Arsenal News » When the FA hand a corruption file over to FIFA you know football is out of control
There are sounds and signs around that things are improving – but, beware the false dawn.
Since I started wandering around the by-ways of football in this blog I’ve been moaning about rotational fouling (Wigan are the latest to adopt it), and it is cheery to note that the Great Lord Wenger is now “set” (as they always say in the strange linguistic jungle inhabited by journalists) to “tackle” (ditto) the FA on “tactical fouls”.
Actually I can’t claim any credit (not that I ever would where the Lord Wenger is concerned) but the tactical foul is different from the rotational foul. Tactical fouling just breaks up play and stops free flowing football – we saw it all the way through the Wigan game, and it was undoubtedly why Cesc was looking so miserable by the end of the match.
Adding the rotational element allows players not to be punished since a different player commits each foul.
This report to the FA by our great and glorious leaders comes just as the FA revealed that it has handed over to FIFA 15 cases which involve dodgy transfer deals between English and overseas clubs since January last year.
The problem with such a report is that one has no faith in the FA (and their “Quest” group who “audit transfers”) even to be able to spell Tottenham Hotspur let alone get the facts right. As for FIFA, an organisation riddled throughout its history with corruption and dubious dealings, – how can such an organisation investigate anything? (Mind you it will probably find the FA guilty and ban them for three matches, which would at least be amusing).
The FA are about to tell us what they will do about the fact that fans from all three sides of the West Iceland pitch invaded during the match, and they are still trying to decide if the big fellow who wanders around a bit for Manchester Arab should be hung drawn and quartered for goading Arsenal fans.
And they still won’t explain why they refuse to act on the same man’s attack on Cesc in the Arab / Arsenal game.
Meanwhile, not wanting to be left out, UEFA have now warned the Premier League that it must “face up to its financial responsibilities” whatever that means.
It seems the accumulated losses of the league are too high after it came out that a third of the teams had losses of at least 20% of their income.
That means we are not as bad as Romania, Ukraine, the Czech Republic and Poland.
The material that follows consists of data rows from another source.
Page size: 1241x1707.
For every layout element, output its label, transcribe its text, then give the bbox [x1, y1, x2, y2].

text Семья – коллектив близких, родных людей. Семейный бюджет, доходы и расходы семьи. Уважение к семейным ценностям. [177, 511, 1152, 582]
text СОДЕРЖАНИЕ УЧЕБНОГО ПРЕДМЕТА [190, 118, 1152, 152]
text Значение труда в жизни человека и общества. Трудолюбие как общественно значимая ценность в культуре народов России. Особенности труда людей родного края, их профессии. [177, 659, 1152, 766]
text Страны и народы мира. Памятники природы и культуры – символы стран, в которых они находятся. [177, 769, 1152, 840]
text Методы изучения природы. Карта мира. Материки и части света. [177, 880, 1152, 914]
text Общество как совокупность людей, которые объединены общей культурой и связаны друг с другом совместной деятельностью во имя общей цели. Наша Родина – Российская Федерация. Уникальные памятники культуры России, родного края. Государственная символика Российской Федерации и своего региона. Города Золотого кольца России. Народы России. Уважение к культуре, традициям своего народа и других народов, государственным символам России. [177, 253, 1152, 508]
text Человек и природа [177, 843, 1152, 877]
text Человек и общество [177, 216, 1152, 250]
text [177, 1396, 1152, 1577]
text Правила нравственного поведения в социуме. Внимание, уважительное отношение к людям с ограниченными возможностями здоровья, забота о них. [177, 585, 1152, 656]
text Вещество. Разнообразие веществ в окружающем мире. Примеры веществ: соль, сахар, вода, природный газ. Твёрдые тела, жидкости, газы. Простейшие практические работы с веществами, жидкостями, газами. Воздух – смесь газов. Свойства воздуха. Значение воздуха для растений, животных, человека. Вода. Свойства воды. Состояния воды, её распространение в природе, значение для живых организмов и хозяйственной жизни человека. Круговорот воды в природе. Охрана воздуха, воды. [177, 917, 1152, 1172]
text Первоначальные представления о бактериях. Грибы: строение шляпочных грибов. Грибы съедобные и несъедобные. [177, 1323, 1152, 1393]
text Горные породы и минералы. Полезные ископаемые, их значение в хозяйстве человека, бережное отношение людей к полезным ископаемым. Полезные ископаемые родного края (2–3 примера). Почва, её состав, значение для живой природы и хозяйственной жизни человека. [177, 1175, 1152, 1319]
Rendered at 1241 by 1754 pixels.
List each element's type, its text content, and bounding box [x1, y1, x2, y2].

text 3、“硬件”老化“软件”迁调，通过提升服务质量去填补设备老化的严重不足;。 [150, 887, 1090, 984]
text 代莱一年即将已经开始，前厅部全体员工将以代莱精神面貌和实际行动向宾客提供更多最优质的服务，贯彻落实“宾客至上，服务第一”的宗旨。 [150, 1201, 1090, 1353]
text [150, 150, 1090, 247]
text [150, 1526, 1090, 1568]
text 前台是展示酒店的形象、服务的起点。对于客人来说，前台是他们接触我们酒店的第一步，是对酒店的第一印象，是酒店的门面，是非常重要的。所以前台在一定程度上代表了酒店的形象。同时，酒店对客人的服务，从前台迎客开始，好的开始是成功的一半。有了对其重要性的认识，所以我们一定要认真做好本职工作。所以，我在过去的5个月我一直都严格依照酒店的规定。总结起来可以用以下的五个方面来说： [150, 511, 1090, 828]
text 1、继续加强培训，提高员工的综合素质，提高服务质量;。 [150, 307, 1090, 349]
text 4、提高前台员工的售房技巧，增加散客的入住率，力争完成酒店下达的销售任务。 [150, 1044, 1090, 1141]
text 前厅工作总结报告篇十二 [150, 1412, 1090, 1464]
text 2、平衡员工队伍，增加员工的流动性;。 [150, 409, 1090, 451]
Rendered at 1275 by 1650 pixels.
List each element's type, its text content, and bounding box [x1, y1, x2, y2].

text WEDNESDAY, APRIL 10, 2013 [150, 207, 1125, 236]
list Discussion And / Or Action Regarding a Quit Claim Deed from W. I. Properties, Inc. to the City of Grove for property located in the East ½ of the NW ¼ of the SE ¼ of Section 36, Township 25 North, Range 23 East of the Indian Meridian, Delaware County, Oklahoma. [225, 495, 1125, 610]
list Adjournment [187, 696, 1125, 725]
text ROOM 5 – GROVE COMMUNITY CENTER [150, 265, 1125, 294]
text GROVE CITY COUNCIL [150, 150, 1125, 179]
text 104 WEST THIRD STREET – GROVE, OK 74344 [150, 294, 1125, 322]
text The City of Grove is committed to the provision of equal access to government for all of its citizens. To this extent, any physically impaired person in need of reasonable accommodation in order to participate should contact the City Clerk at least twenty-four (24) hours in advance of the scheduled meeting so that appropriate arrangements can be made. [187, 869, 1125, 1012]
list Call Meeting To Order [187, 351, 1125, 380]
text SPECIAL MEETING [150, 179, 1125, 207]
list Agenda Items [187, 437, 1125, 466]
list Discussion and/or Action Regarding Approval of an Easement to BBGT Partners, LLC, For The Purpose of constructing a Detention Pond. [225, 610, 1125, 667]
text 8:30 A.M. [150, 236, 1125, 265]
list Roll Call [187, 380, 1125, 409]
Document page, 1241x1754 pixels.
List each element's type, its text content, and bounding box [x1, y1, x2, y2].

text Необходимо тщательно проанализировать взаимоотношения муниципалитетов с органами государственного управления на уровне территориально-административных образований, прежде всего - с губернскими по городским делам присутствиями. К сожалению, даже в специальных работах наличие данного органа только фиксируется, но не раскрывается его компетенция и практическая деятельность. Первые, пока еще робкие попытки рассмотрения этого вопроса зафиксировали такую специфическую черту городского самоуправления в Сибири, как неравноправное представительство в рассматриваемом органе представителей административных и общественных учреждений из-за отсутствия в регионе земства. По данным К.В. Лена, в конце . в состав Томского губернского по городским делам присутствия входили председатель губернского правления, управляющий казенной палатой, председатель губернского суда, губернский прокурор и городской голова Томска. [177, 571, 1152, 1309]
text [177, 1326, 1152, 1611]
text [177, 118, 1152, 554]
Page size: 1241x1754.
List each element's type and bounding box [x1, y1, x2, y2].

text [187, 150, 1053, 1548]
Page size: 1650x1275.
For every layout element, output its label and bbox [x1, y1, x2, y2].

On this measure (profit or loss as a percentage of income) France and Germany do well.
The average income per club in the EPL seems to be £122m, while in Germany, Italy and Spain the average is around £75m. Put another way our clubs are bigger and make a bigger cock up of it all. I think we knew that.
UEFA now says clubs must break even on football business by 2012 or be thrown out of something (presumably the Champions League and Europa Cup). The EPL have agreed that any club that gets into a financial mess (which presumably means 80% of them) will be taken over by the EPL and refused the right to buy any players or raise salaries.
Of course this won’t affect the clubs who are owned by individuals who will simply put more money in, temporarily, around the check-up date of March 31, and then take it out again. It is a bit like not getting boozed out of your mind on the night before you see the GP for a check up. Doing so just makes it harder to pretend that you only drink half a glass of wine a night with your meal.
Of course if they did make this really take effect then it would be more interesting…
Here’s a list of just how much Liverpool lost year on year in the transfer market (all figures are pounds sterling)
- 2000: 24.75m
- 2001: 0.46m
- 2002: 13.5m
- 2003: 8.5m
- 2004: 15.75m
- 2005: 20.65m
- 2006: 19.5m
- 2007: 46.75m
- 2008: 19.55m
Now during the course of this spend-spend-spend policy the club were bought by the Americans, and the £350m borrowed from the banks for the purpose of building a new stadium, was immediately used to fund the purchase.
But as we can see that event made no difference to the spending. Indeed the culture of the club in its attempt to win the league for the first time in 20 years is based on this endless waste of money.
We know the banks are demanding £65m a year back. So how will Liverpool survive in the EPL if the owners don’t pump more money in?
In 2009 for the first time this century the club actually earned money in transfers – £7m to be precise. It is a start – but not quite enough to keep the EPL happy.
- So will the FA charge the big guy who runs about a bit with assault on Cesc?
- Will FIFA prove to be a fit and proper agency to investigate dodgy transfers?
- Will the FA take action to stop tactical fouls?
- Will UEFA throw Liverpool Insolvency out of the Champs League?
- Will the EPL sort out club finances?
Errrr…..
No.
Sorry, this is football we’re talking about here.